Investing in dredge work in the Lower Mississippi River — from Baton Rouge through New Orleans to Southwest Pass and into the Gulf of Mexico — would boost grain prices paid to growers and bolster land values, the USDA report said. Resulting gains in jobs and gross domestic product should more than offset project costs, according to the agency.

Increased rainfall in the Midwest in recent years has added to dredging needs, said Sean Duffy, executive director of the Big River Coalition in New Orleans. The group wants more federal funds devoted to maintaining authorized channel dimensions from the Gulf to Baton Rouge. The coalition’s “Full Funding Floats All Boats Campaign” seeks increased channel maintenance in the area of Southwest Pass in Louisiana’s Plaquemines Parish.

With recent Mississippi River Basin flooding, more sediment was deposited in Southwest Pass. “This record year has tested dredging abilities,” Duffy said. “Navigation interests across the nation, along with the U.S. Army Corps’ districts, have said we need to fix the Southwest Pass problem.”
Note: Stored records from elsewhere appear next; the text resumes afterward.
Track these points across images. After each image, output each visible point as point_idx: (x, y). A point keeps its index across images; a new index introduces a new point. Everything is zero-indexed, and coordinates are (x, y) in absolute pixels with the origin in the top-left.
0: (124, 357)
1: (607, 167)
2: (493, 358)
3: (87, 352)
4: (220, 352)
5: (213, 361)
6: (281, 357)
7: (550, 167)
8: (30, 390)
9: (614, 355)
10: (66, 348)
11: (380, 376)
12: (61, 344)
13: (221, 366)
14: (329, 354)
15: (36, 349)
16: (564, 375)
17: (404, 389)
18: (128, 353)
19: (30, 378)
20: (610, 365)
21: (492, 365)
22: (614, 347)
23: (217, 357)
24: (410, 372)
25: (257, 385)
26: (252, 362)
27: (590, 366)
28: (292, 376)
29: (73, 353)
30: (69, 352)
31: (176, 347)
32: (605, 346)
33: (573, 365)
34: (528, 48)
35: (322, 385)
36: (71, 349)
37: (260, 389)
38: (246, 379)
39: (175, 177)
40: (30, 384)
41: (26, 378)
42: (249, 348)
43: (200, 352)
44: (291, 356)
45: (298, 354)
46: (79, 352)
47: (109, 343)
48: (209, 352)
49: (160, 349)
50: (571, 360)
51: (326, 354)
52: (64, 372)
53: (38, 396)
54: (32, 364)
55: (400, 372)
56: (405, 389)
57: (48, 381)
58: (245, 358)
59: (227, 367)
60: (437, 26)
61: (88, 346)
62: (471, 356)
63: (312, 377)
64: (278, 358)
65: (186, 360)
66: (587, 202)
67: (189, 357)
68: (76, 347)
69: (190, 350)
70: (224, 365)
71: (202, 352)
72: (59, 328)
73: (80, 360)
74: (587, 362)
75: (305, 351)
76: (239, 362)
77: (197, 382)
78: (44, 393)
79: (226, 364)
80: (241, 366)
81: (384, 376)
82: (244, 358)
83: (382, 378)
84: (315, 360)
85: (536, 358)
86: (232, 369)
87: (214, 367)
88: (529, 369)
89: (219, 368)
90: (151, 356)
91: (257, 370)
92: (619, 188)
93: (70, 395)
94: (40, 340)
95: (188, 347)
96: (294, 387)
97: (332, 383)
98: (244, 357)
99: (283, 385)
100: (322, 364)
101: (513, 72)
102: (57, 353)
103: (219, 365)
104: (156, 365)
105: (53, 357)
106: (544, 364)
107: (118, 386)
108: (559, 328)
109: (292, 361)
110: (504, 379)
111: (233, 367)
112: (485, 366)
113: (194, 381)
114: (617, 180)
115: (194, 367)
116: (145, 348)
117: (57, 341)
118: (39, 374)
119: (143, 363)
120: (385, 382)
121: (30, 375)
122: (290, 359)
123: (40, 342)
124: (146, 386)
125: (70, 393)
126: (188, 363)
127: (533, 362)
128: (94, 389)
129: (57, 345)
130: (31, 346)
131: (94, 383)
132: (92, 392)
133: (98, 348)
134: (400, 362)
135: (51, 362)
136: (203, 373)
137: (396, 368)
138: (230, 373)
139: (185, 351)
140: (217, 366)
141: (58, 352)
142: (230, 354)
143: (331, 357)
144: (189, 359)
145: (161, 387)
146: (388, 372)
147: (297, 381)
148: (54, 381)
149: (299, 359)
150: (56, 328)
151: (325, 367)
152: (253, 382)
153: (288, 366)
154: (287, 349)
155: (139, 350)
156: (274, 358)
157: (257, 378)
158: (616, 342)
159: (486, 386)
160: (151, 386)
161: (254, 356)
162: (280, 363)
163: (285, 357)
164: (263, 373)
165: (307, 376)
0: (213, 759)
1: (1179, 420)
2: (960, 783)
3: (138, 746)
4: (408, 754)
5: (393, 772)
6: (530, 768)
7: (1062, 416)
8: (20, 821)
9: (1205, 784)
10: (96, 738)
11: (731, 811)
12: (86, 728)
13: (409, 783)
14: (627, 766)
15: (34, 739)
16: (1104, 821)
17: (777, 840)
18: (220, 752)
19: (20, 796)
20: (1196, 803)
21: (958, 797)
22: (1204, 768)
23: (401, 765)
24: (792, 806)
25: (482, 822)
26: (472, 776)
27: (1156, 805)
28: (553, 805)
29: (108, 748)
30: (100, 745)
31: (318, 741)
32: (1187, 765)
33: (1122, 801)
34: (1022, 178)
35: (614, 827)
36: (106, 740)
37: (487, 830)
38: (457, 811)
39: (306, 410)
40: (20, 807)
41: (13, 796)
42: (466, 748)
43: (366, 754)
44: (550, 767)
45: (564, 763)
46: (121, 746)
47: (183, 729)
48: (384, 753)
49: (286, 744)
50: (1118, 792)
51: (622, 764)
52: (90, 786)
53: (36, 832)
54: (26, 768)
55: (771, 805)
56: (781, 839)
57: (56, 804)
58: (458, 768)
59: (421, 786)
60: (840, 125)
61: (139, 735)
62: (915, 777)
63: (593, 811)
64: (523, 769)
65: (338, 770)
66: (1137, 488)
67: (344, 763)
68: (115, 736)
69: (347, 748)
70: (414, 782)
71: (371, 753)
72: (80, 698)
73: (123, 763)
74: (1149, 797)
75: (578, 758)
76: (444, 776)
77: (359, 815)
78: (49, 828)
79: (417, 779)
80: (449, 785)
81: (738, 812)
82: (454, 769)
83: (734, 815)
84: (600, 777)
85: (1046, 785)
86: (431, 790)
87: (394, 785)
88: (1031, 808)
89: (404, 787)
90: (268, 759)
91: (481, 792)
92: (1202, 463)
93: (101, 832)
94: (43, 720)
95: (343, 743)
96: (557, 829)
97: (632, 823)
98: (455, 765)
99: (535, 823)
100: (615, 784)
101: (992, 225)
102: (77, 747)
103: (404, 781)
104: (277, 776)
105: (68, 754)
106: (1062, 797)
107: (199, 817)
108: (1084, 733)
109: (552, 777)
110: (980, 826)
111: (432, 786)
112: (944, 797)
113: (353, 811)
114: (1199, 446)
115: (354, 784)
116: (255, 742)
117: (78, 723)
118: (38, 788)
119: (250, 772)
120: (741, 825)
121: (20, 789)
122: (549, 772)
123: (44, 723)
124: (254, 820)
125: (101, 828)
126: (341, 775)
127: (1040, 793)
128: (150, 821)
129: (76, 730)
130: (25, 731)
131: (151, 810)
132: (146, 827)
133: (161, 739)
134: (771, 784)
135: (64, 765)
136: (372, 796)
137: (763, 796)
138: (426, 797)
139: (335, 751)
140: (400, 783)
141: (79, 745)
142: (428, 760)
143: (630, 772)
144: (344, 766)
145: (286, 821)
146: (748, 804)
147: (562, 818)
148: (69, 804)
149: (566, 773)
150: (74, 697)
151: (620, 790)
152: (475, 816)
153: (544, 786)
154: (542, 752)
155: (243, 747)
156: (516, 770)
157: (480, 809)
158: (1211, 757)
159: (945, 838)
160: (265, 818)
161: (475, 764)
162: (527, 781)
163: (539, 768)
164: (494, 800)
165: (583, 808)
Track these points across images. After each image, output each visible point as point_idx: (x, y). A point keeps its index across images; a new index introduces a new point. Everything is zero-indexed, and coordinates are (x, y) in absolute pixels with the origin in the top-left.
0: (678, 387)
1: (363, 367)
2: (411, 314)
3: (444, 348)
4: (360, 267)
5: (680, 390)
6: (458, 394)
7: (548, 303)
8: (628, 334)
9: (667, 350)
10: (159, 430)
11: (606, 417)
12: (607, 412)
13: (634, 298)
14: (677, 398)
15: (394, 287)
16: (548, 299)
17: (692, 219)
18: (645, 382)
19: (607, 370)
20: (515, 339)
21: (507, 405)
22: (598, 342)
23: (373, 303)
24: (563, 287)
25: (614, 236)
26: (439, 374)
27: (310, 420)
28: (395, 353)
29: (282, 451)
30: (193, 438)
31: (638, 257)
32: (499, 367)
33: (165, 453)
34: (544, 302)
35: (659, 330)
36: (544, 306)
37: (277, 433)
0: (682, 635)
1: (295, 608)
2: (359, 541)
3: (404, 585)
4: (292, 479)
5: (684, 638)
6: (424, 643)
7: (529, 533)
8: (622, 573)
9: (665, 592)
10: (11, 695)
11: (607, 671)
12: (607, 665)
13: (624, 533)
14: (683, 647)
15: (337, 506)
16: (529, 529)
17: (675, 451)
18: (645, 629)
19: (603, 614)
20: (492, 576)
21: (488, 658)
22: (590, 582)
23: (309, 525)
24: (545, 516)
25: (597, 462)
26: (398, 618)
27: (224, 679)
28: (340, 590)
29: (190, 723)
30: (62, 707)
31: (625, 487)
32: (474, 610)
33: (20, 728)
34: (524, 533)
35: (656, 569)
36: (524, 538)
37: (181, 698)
Duffy sees the E&WD bill passed by Senate Appropriations as very positive. It would allocate $525 million for a regional dredge demonstration program to show multiyear efficiencies from building deep-draft projects between Louisiana and Florida, including the Mississippi River Ship Channel.

The Army Corps’ dredge work is typically planned and funded annually project by project. Under the Senate bill, a multiyear demo program would respond to needs from storms and address routine yearly dredging.

Duffy said 2019 has been historic. “I never thought we would open the Bonnet Carre Spillway in back-to-back years, much less twice in the same year,” he said. The spillway just west of New Orleans allows floodwaters from the Mississippi River to flow into Lake Pontchartrain and then into the Gulf of Mexico.

“In FY 2019, the Corps was appropriated a record of roughly $245 million for operations and maintenance of the Mississippi River Ship Channel from Baton Rouge to the Gulf,” Duffy said. “But the channel was deficient for over seven months as the Corps had to dredge nearly triple the usual amount of sediment. The Great Flood of 2019 has been one for the books, with a record length of flood stage, record funding and record maintenance dredging.”

Strong demand for hopper dredges in recent years has hampered work on Corps projects, including efforts from Baton Rouge to the Gulf. The Big River Coalition wants hopper and cutterhead dredges to be committed and able to start early in new fiscal years.